Assignment: Somewhere below are a line with "X172139800Y-112365000D03*" and a later line with "X142929800Y-104770400D03*". Output exactly those lines and all lines between them.

Circuit design text data:
———
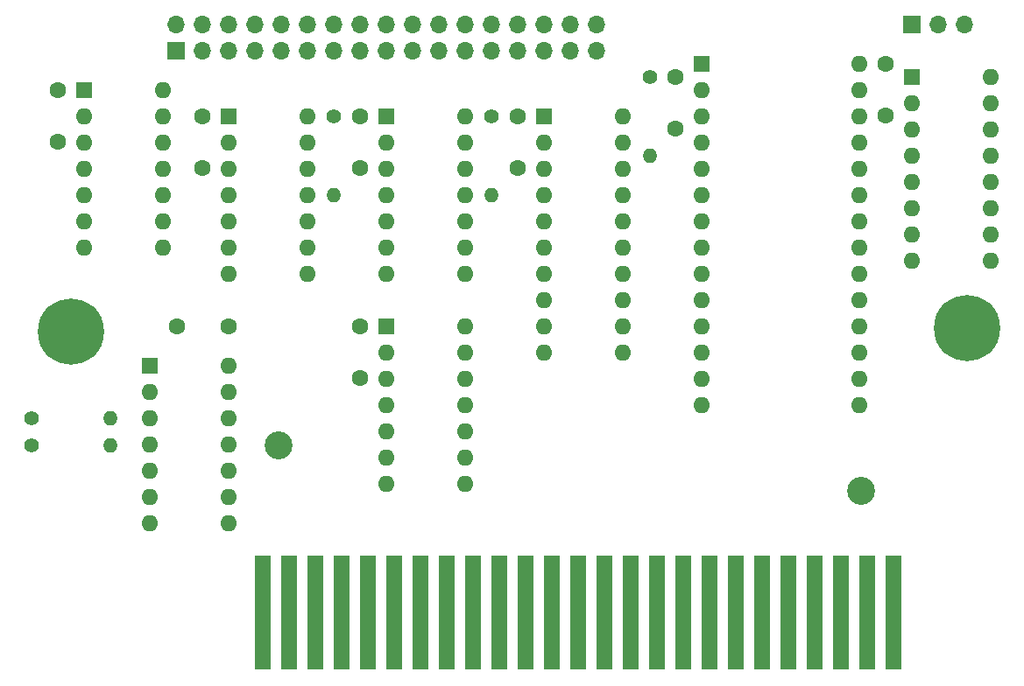
<source format=gbr>
%TF.GenerationSoftware,KiCad,Pcbnew,7.0.9*%
%TF.CreationDate,2024-02-03T08:46:51-03:00*%
%TF.ProjectId,HB3600-Cart,48423336-3030-42d4-9361-72742e6b6963,V1.0*%
%TF.SameCoordinates,Original*%
%TF.FileFunction,Soldermask,Bot*%
%TF.FilePolarity,Negative*%
%FSLAX46Y46*%
G04 Gerber Fmt 4.6, Leading zero omitted, Abs format (unit mm)*
G04 Created by KiCad (PCBNEW 7.0.9) date 2024-02-03 08:46:51*
%MOMM*%
%LPD*%
G01*
G04 APERTURE LIST*
%ADD10C,1.600000*%
%ADD11C,1.400000*%
%ADD12O,1.400000X1.400000*%
%ADD13R,1.600000X1.600000*%
%ADD14O,1.600000X1.600000*%
%ADD15R,1.500000X11.000000*%
%ADD16C,2.700000*%
%ADD17R,1.700000X1.700000*%
%ADD18O,1.700000X1.700000*%
%ADD19C,6.400000*%
G04 APERTURE END LIST*
D10*
%TO.C,C5*%
X192459800Y-95880400D03*
X192459800Y-100880400D03*
%TD*%
D11*
%TO.C,R4*%
X130223450Y-128894050D03*
D12*
X137843450Y-128894050D03*
%TD*%
D13*
%TO.C,U7*%
X141659800Y-123820400D03*
D14*
X141659800Y-126360400D03*
X141659800Y-128900400D03*
X141659800Y-131440400D03*
X141659800Y-133980400D03*
X141659800Y-136520400D03*
X141659800Y-139060400D03*
X149279800Y-139060400D03*
X149279800Y-136520400D03*
X149279800Y-133980400D03*
X149279800Y-131440400D03*
X149279800Y-128900400D03*
X149279800Y-126360400D03*
X149279800Y-123820400D03*
%TD*%
D13*
%TO.C,U5*%
X194999800Y-94610400D03*
D14*
X194999800Y-97150400D03*
X194999800Y-99690400D03*
X194999800Y-102230400D03*
X194999800Y-104770400D03*
X194999800Y-107310400D03*
X194999800Y-109850400D03*
X194999800Y-112390400D03*
X194999800Y-114930400D03*
X194999800Y-117470400D03*
X194999800Y-120010400D03*
X194999800Y-122550400D03*
X194999800Y-125090400D03*
X194999800Y-127630400D03*
X210239800Y-127630400D03*
X210239800Y-125090400D03*
X210239800Y-122550400D03*
X210239800Y-120010400D03*
X210239800Y-117470400D03*
X210239800Y-114930400D03*
X210239800Y-112390400D03*
X210239800Y-109850400D03*
X210239800Y-107310400D03*
X210239800Y-104770400D03*
X210239800Y-102230400D03*
X210239800Y-99690400D03*
X210239800Y-97150400D03*
X210239800Y-94610400D03*
%TD*%
D11*
%TO.C,R1*%
X159439800Y-99690400D03*
D12*
X159439800Y-107310400D03*
%TD*%
D13*
%TO.C,U3*%
X164519800Y-99665000D03*
D14*
X164519800Y-102205000D03*
X164519800Y-104745000D03*
X164519800Y-107285000D03*
X164519800Y-109825000D03*
X164519800Y-112365000D03*
X164519800Y-114905000D03*
X172139800Y-114905000D03*
X172139800Y-112365000D03*
X172139800Y-109825000D03*
X172139800Y-107285000D03*
X172139800Y-104745000D03*
X172139800Y-102205000D03*
X172139800Y-99665000D03*
%TD*%
D15*
%TO.C,P1*%
X213535800Y-147695000D03*
X210995800Y-147695000D03*
X208455800Y-147695000D03*
X205915800Y-147695000D03*
X203375800Y-147695000D03*
X200835800Y-147695000D03*
X198295800Y-147695000D03*
X195755800Y-147695000D03*
X193215800Y-147695000D03*
X190675800Y-147695000D03*
X188135800Y-147695000D03*
X185595800Y-147695000D03*
X183055800Y-147695000D03*
X180515800Y-147695000D03*
X177975800Y-147695000D03*
X175435800Y-147695000D03*
X172895800Y-147695000D03*
X170355800Y-147695000D03*
X167815800Y-147695000D03*
X165275800Y-147695000D03*
X162735800Y-147695000D03*
X160195800Y-147695000D03*
X157655800Y-147695000D03*
X155115800Y-147695000D03*
X152575800Y-147695000D03*
%TD*%
D10*
%TO.C,C2*%
X146739800Y-99690400D03*
X146739800Y-104690400D03*
%TD*%
%TO.C,C7*%
X149239800Y-120010400D03*
X144239800Y-120010400D03*
%TD*%
D11*
%TO.C,R3*%
X189970600Y-95880400D03*
D12*
X189970600Y-103500400D03*
%TD*%
D16*
%TO.C,HOLE3*%
X210385850Y-135929850D03*
%TD*%
D11*
%TO.C,R5*%
X130229800Y-131465800D03*
D12*
X137849800Y-131465800D03*
%TD*%
D13*
%TO.C,U1*%
X135309800Y-97150400D03*
D14*
X135309800Y-99690400D03*
X135309800Y-102230400D03*
X135309800Y-104770400D03*
X135309800Y-107310400D03*
X135309800Y-109850400D03*
X135309800Y-112390400D03*
X142929800Y-112390400D03*
X142929800Y-109850400D03*
X142929800Y-107310400D03*
X142929800Y-104770400D03*
X142929800Y-102230400D03*
X142929800Y-99690400D03*
X142929800Y-97150400D03*
%TD*%
D10*
%TO.C,C1*%
X132769800Y-97139600D03*
X132769800Y-102139600D03*
%TD*%
D13*
%TO.C,U4*%
X179759800Y-99690400D03*
D14*
X179759800Y-102230400D03*
X179759800Y-104770400D03*
X179759800Y-107310400D03*
X179759800Y-109850400D03*
X179759800Y-112390400D03*
X179759800Y-114930400D03*
X179759800Y-117470400D03*
X179759800Y-120010400D03*
X179759800Y-122550400D03*
X187379800Y-122550400D03*
X187379800Y-120010400D03*
X187379800Y-117470400D03*
X187379800Y-114930400D03*
X187379800Y-112390400D03*
X187379800Y-109850400D03*
X187379800Y-107310400D03*
X187379800Y-104770400D03*
X187379800Y-102230400D03*
X187379800Y-99690400D03*
%TD*%
D11*
%TO.C,R2*%
X174679800Y-99690400D03*
D12*
X174679800Y-107310400D03*
%TD*%
D17*
%TO.C,J1*%
X144199800Y-93340400D03*
D18*
X144199800Y-90800400D03*
X146739800Y-93340400D03*
X146739800Y-90800400D03*
X149279800Y-93340400D03*
X149279800Y-90800400D03*
X151819800Y-93340400D03*
X151819800Y-90800400D03*
X154359800Y-93340400D03*
X154359800Y-90800400D03*
X156899800Y-93340400D03*
X156899800Y-90800400D03*
X159439800Y-93340400D03*
X159439800Y-90800400D03*
X161979800Y-93340400D03*
X161979800Y-90800400D03*
X164519800Y-93340400D03*
X164519800Y-90800400D03*
X167059800Y-93340400D03*
X167059800Y-90800400D03*
X169599800Y-93340400D03*
X169599800Y-90800400D03*
X172139800Y-93340400D03*
X172139800Y-90800400D03*
X174679800Y-93340400D03*
X174679800Y-90800400D03*
X177219800Y-93340400D03*
X177219800Y-90800400D03*
X179759800Y-93340400D03*
X179759800Y-90800400D03*
X182299800Y-93340400D03*
X182299800Y-90800400D03*
X184839800Y-93340400D03*
X184839800Y-90800400D03*
%TD*%
D13*
%TO.C,U2*%
X149279800Y-99690400D03*
D14*
X149279800Y-102230400D03*
X149279800Y-104770400D03*
X149279800Y-107310400D03*
X149279800Y-109850400D03*
X149279800Y-112390400D03*
X149279800Y-114930400D03*
X156899800Y-114930400D03*
X156899800Y-112390400D03*
X156899800Y-109850400D03*
X156899800Y-107310400D03*
X156899800Y-104770400D03*
X156899800Y-102230400D03*
X156899800Y-99690400D03*
%TD*%
D16*
%TO.C,HOLE2*%
X154105800Y-131516600D03*
%TD*%
D13*
%TO.C,U6*%
X215319800Y-95880400D03*
D14*
X215319800Y-98420400D03*
X215319800Y-100960400D03*
X215319800Y-103500400D03*
X215319800Y-106040400D03*
X215319800Y-108580400D03*
X215319800Y-111120400D03*
X215319800Y-113660400D03*
X222939800Y-113660400D03*
X222939800Y-111120400D03*
X222939800Y-108580400D03*
X222939800Y-106040400D03*
X222939800Y-103500400D03*
X222939800Y-100960400D03*
X222939800Y-98420400D03*
X222939800Y-95880400D03*
%TD*%
D10*
%TO.C,C6*%
X212779800Y-94610400D03*
X212779800Y-99610400D03*
%TD*%
%TO.C,C4*%
X177215800Y-99690400D03*
X177215800Y-104690400D03*
%TD*%
D13*
%TO.C,U8*%
X164513450Y-119978650D03*
D14*
X164513450Y-122518650D03*
X164513450Y-125058650D03*
X164513450Y-127598650D03*
X164513450Y-130138650D03*
X164513450Y-132678650D03*
X164513450Y-135218650D03*
X172133450Y-135218650D03*
X172133450Y-132678650D03*
X172133450Y-130138650D03*
X172133450Y-127598650D03*
X172133450Y-125058650D03*
X172133450Y-122518650D03*
X172133450Y-119978650D03*
%TD*%
D17*
%TO.C,J2*%
X215313450Y-90794050D03*
D18*
X217853450Y-90794050D03*
X220393450Y-90794050D03*
%TD*%
D10*
%TO.C,C3*%
X161979800Y-99665000D03*
X161979800Y-104665000D03*
%TD*%
D19*
%TO.C,HOLE1*%
X134015800Y-120495000D03*
%TD*%
D10*
%TO.C,C8*%
X161973450Y-120004050D03*
X161973450Y-125004050D03*
%TD*%
D19*
%TO.C,HOLE4*%
X220615800Y-120115000D03*
%TD*%
M02*

</source>
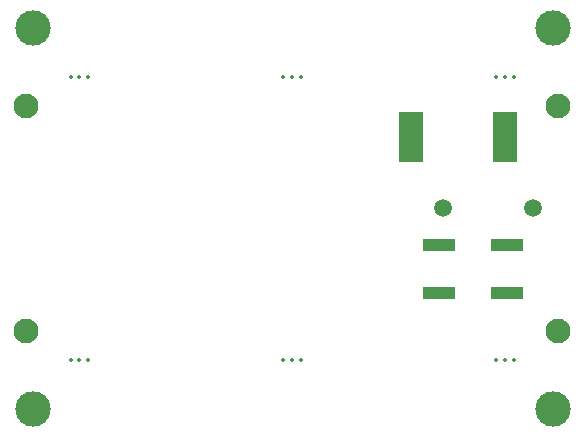
<source format=gts>
%TF.GenerationSoftware,KiCad,Pcbnew,(5.1.8)-1*%
%TF.CreationDate,2021-01-16T15:49:20-05:00*%
%TF.ProjectId,uratt_fp,75726174-745f-4667-902e-6b696361645f,rev?*%
%TF.SameCoordinates,Original*%
%TF.FileFunction,Soldermask,Top*%
%TF.FilePolarity,Negative*%
%FSLAX46Y46*%
G04 Gerber Fmt 4.6, Leading zero omitted, Abs format (unit mm)*
G04 Created by KiCad (PCBNEW (5.1.8)-1) date 2021-01-16 15:49:20*
%MOMM*%
%LPD*%
G01*
G04 APERTURE LIST*
%ADD10C,1.508000*%
%ADD11C,3.000000*%
%ADD12C,0.350000*%
%ADD13R,2.800000X1.000000*%
%ADD14C,2.100000*%
%ADD15R,2.000000X4.200000*%
G04 APERTURE END LIST*
D10*
%TO.C,LS101*%
X74950000Y-137500000D03*
X82550000Y-137500000D03*
%TD*%
D11*
%TO.C,FID6*%
X84250000Y-122250000D03*
%TD*%
%TO.C,FID5*%
X40250000Y-122250000D03*
%TD*%
%TO.C,FID2*%
X84250000Y-154500000D03*
%TD*%
%TO.C,FID1*%
X40250000Y-154500000D03*
%TD*%
D12*
%TO.C,BK6*%
X80146000Y-126380000D03*
X79396000Y-126380000D03*
X80896000Y-126380000D03*
%TD*%
%TO.C,BK5*%
X62146000Y-126380000D03*
X61396000Y-126380000D03*
X62896000Y-126380000D03*
%TD*%
%TO.C,BK4*%
X44146000Y-126380000D03*
X43396000Y-126380000D03*
X44896000Y-126380000D03*
%TD*%
%TO.C,BK3*%
X80146000Y-150380000D03*
X80896000Y-150380000D03*
X79396000Y-150380000D03*
%TD*%
%TO.C,BK2*%
X62146000Y-150380000D03*
X62896000Y-150380000D03*
X61396000Y-150380000D03*
%TD*%
%TO.C,BK1*%
X44146000Y-150380000D03*
X44896000Y-150380000D03*
X43396000Y-150380000D03*
%TD*%
D13*
%TO.C,SW101*%
X80370000Y-144648000D03*
X74570000Y-144648000D03*
X80370000Y-140648000D03*
X74570000Y-140648000D03*
%TD*%
D14*
%TO.C,H104*%
X39646000Y-147880000D03*
%TD*%
%TO.C,H103*%
X84646000Y-147880000D03*
%TD*%
%TO.C,H102*%
X39646000Y-128880000D03*
%TD*%
%TO.C,H101*%
X84646000Y-128880000D03*
%TD*%
D15*
%TO.C,BZ101*%
X80200000Y-131456000D03*
X72200000Y-131456000D03*
%TD*%
M02*

</source>
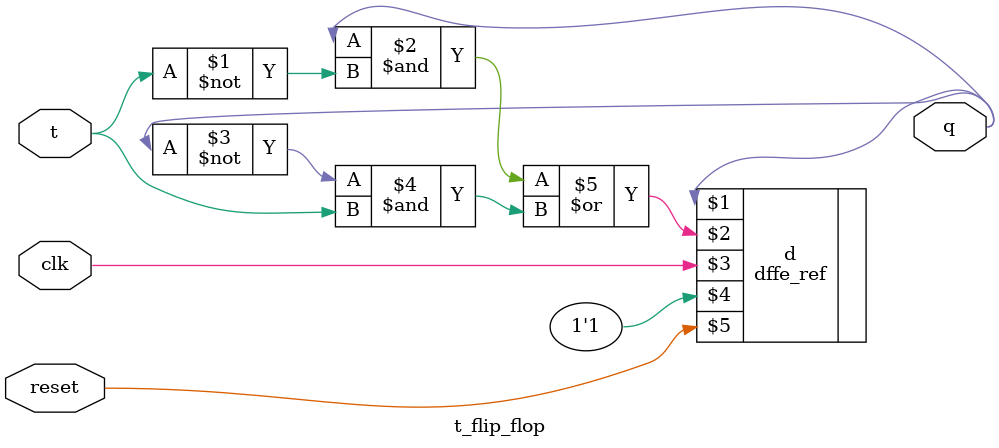
<source format=v>
module t_flip_flop(
    output q,
    input t, clk, reset);

    dffe_ref d(q, (q & ~t) | (~q & t), clk, 1'b1, reset);

endmodule

</source>
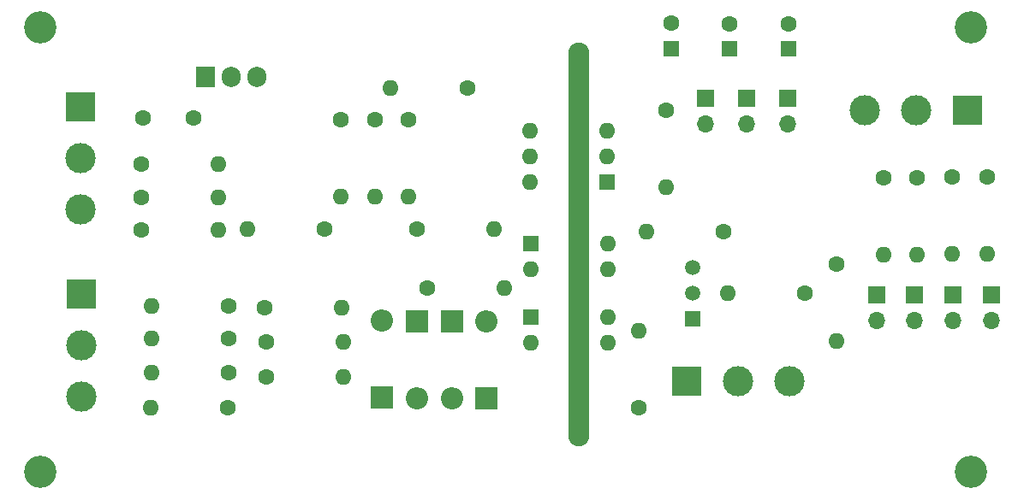
<source format=gbr>
%TF.GenerationSoftware,KiCad,Pcbnew,7.0.11+dfsg-1build4*%
%TF.CreationDate,2025-01-27T21:00:09-06:00*%
%TF.ProjectId,TriacControl,54726961-6343-46f6-9e74-726f6c2e6b69,rev?*%
%TF.SameCoordinates,Original*%
%TF.FileFunction,Soldermask,Bot*%
%TF.FilePolarity,Negative*%
%FSLAX46Y46*%
G04 Gerber Fmt 4.6, Leading zero omitted, Abs format (unit mm)*
G04 Created by KiCad (PCBNEW 7.0.11+dfsg-1build4) date 2025-01-27 21:00:09*
%MOMM*%
%LPD*%
G01*
G04 APERTURE LIST*
%ADD10O,2.100000X40.000000*%
%ADD11C,3.200000*%
%ADD12R,1.500000X1.500000*%
%ADD13C,1.500000*%
%ADD14R,1.600000X1.600000*%
%ADD15O,1.600000X1.600000*%
%ADD16C,1.600000*%
%ADD17O,1.905000X2.000000*%
%ADD18R,1.905000X2.000000*%
%ADD19R,1.700000X1.700000*%
%ADD20O,1.700000X1.700000*%
%ADD21R,3.000000X3.000000*%
%ADD22C,3.000000*%
%ADD23R,2.200000X2.200000*%
%ADD24O,2.200000X2.200000*%
G04 APERTURE END LIST*
D10*
%TO.C,H5*%
X107210000Y-75440000D03*
%TD*%
D11*
%TO.C,H4*%
X146000000Y-98000000D03*
%TD*%
%TO.C,H3*%
X54000000Y-98000000D03*
%TD*%
%TO.C,H2*%
X146000000Y-54000000D03*
%TD*%
%TO.C,H1*%
X54000000Y-54000000D03*
%TD*%
D12*
%TO.C,Q2*%
X118450000Y-82850000D03*
D13*
X118450000Y-80310000D03*
X118450000Y-77770000D03*
%TD*%
D14*
%TO.C,U3*%
X102450000Y-75400000D03*
D15*
X102450000Y-77940000D03*
X110070000Y-77940000D03*
X110070000Y-75400000D03*
%TD*%
%TO.C,U2*%
X110120000Y-82650000D03*
X110120000Y-85190000D03*
X102500000Y-85190000D03*
D14*
X102500000Y-82650000D03*
%TD*%
%TO.C,U1*%
X110050000Y-69250000D03*
D15*
X110050000Y-66710000D03*
X110050000Y-64170000D03*
X102430000Y-64170000D03*
X102430000Y-66710000D03*
X102430000Y-69250000D03*
%TD*%
D16*
%TO.C,R26*%
X129600000Y-80250000D03*
D15*
X121980000Y-80250000D03*
%TD*%
D16*
%TO.C,R25*%
X121550000Y-74200000D03*
D15*
X113930000Y-74200000D03*
%TD*%
D16*
%TO.C,R24*%
X132700000Y-77450000D03*
D15*
X132700000Y-85070000D03*
%TD*%
D16*
%TO.C,R23*%
X115850000Y-62200000D03*
D15*
X115850000Y-69820000D03*
%TD*%
%TO.C,R22*%
X98820000Y-73950000D03*
D16*
X91200000Y-73950000D03*
%TD*%
%TO.C,R21*%
X92250000Y-79800000D03*
D15*
X99870000Y-79800000D03*
%TD*%
D16*
%TO.C,R20*%
X137350000Y-68830000D03*
D15*
X137350000Y-76450000D03*
%TD*%
%TO.C,R19*%
X140700000Y-76470000D03*
D16*
X140700000Y-68850000D03*
%TD*%
%TO.C,R18*%
X144150000Y-68800000D03*
D15*
X144150000Y-76420000D03*
%TD*%
D16*
%TO.C,R17*%
X147600000Y-68800000D03*
D15*
X147600000Y-76420000D03*
%TD*%
D16*
%TO.C,R16*%
X96250000Y-59950000D03*
D15*
X88630000Y-59950000D03*
%TD*%
D16*
%TO.C,R15*%
X83700000Y-63100000D03*
D15*
X83700000Y-70720000D03*
%TD*%
D16*
%TO.C,R14*%
X87050000Y-63100000D03*
D15*
X87050000Y-70720000D03*
%TD*%
D16*
%TO.C,R13*%
X90350000Y-63100000D03*
D15*
X90350000Y-70720000D03*
%TD*%
D16*
%TO.C,R12*%
X113150000Y-91650000D03*
D15*
X113150000Y-84030000D03*
%TD*%
D16*
%TO.C,R11*%
X64000000Y-67500000D03*
D15*
X71620000Y-67500000D03*
%TD*%
%TO.C,R10*%
X71620000Y-70800000D03*
D16*
X64000000Y-70800000D03*
%TD*%
D15*
%TO.C,R9*%
X71620000Y-74000000D03*
D16*
X64000000Y-74000000D03*
%TD*%
D15*
%TO.C,R8*%
X64980000Y-81600000D03*
D16*
X72600000Y-81600000D03*
%TD*%
%TO.C,R7*%
X72600000Y-84800000D03*
D15*
X64980000Y-84800000D03*
%TD*%
%TO.C,R6*%
X64980000Y-88200000D03*
D16*
X72600000Y-88200000D03*
%TD*%
%TO.C,R5*%
X72500000Y-91600000D03*
D15*
X64880000Y-91600000D03*
%TD*%
D16*
%TO.C,R4*%
X76290000Y-88600000D03*
D15*
X83910000Y-88600000D03*
%TD*%
D16*
%TO.C,R3*%
X76280000Y-85100000D03*
D15*
X83900000Y-85100000D03*
%TD*%
D16*
%TO.C,R2*%
X76180000Y-81700000D03*
D15*
X83800000Y-81700000D03*
%TD*%
D16*
%TO.C,R1*%
X82100000Y-73900000D03*
D15*
X74480000Y-73900000D03*
%TD*%
D17*
%TO.C,Q1*%
X75380000Y-58900000D03*
X72840000Y-58900000D03*
D18*
X70300000Y-58900000D03*
%TD*%
D19*
%TO.C,JP7*%
X127850000Y-60950000D03*
D20*
X127850000Y-63490000D03*
%TD*%
D19*
%TO.C,JP6*%
X123800000Y-60950000D03*
D20*
X123800000Y-63490000D03*
%TD*%
D19*
%TO.C,JP5*%
X119750000Y-61000000D03*
D20*
X119750000Y-63540000D03*
%TD*%
D19*
%TO.C,JP4*%
X136650000Y-80450000D03*
D20*
X136650000Y-82990000D03*
%TD*%
%TO.C,JP3*%
X140400000Y-82990000D03*
D19*
X140400000Y-80450000D03*
%TD*%
%TO.C,JP2*%
X144200000Y-80450000D03*
D20*
X144200000Y-82990000D03*
%TD*%
D19*
%TO.C,JP1*%
X148000000Y-80450000D03*
D20*
X148000000Y-82990000D03*
%TD*%
D21*
%TO.C,J4*%
X145650000Y-62150000D03*
D22*
X140570000Y-62150000D03*
X135490000Y-62150000D03*
%TD*%
D21*
%TO.C,J3*%
X117850000Y-89050000D03*
D22*
X122930000Y-89050000D03*
X128010000Y-89050000D03*
%TD*%
D21*
%TO.C,J2*%
X58000000Y-80400000D03*
D22*
X58000000Y-85480000D03*
X58000000Y-90560000D03*
%TD*%
D21*
%TO.C,J1*%
X57950000Y-61850000D03*
D22*
X57950000Y-66930000D03*
X57950000Y-72010000D03*
%TD*%
D23*
%TO.C,D4*%
X87750000Y-90600000D03*
D24*
X87750000Y-82980000D03*
%TD*%
D23*
%TO.C,D3*%
X98050000Y-90700000D03*
D24*
X98050000Y-83080000D03*
%TD*%
D23*
%TO.C,D2*%
X91200000Y-83050000D03*
D24*
X91200000Y-90670000D03*
%TD*%
D23*
%TO.C,D1*%
X94700000Y-83050000D03*
D24*
X94700000Y-90670000D03*
%TD*%
D14*
%TO.C,C4*%
X128000000Y-56100000D03*
D16*
X128000000Y-53600000D03*
%TD*%
D14*
%TO.C,C3*%
X122150000Y-56100000D03*
D16*
X122150000Y-53600000D03*
%TD*%
D14*
%TO.C,C2*%
X116350000Y-56050000D03*
D16*
X116350000Y-53550000D03*
%TD*%
%TO.C,C1*%
X69100000Y-62900000D03*
X64100000Y-62900000D03*
%TD*%
M02*

</source>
———
Written reply:
X172139800Y-112365000D03*
X172139800Y-109825000D03*
X172139800Y-107285000D03*
X172139800Y-104745000D03*
X172139800Y-102205000D03*
X172139800Y-99665000D03*
%TD*%
D15*
%TO.C,P1*%
X213535800Y-147695000D03*
X210995800Y-147695000D03*
X208455800Y-147695000D03*
X205915800Y-147695000D03*
X203375800Y-147695000D03*
X200835800Y-147695000D03*
X198295800Y-147695000D03*
X195755800Y-147695000D03*
X193215800Y-147695000D03*
X190675800Y-147695000D03*
X188135800Y-147695000D03*
X185595800Y-147695000D03*
X183055800Y-147695000D03*
X180515800Y-147695000D03*
X177975800Y-147695000D03*
X175435800Y-147695000D03*
X172895800Y-147695000D03*
X170355800Y-147695000D03*
X167815800Y-147695000D03*
X165275800Y-147695000D03*
X162735800Y-147695000D03*
X160195800Y-147695000D03*
X157655800Y-147695000D03*
X155115800Y-147695000D03*
X152575800Y-147695000D03*
%TD*%
D10*
%TO.C,C2*%
X146739800Y-99690400D03*
X146739800Y-104690400D03*
%TD*%
%TO.C,C7*%
X149239800Y-120010400D03*
X144239800Y-120010400D03*
%TD*%
D11*
%TO.C,R3*%
X189970600Y-95880400D03*
D12*
X189970600Y-103500400D03*
%TD*%
D16*
%TO.C,HOLE3*%
X210385850Y-135929850D03*
%TD*%
D11*
%TO.C,R5*%
X130229800Y-131465800D03*
D12*
X137849800Y-131465800D03*
%TD*%
D13*
%TO.C,U1*%
X135309800Y-97150400D03*
D14*
X135309800Y-99690400D03*
X135309800Y-102230400D03*
X135309800Y-104770400D03*
X135309800Y-107310400D03*
X135309800Y-109850400D03*
X135309800Y-112390400D03*
X142929800Y-112390400D03*
X142929800Y-109850400D03*
X142929800Y-107310400D03*
X142929800Y-104770400D03*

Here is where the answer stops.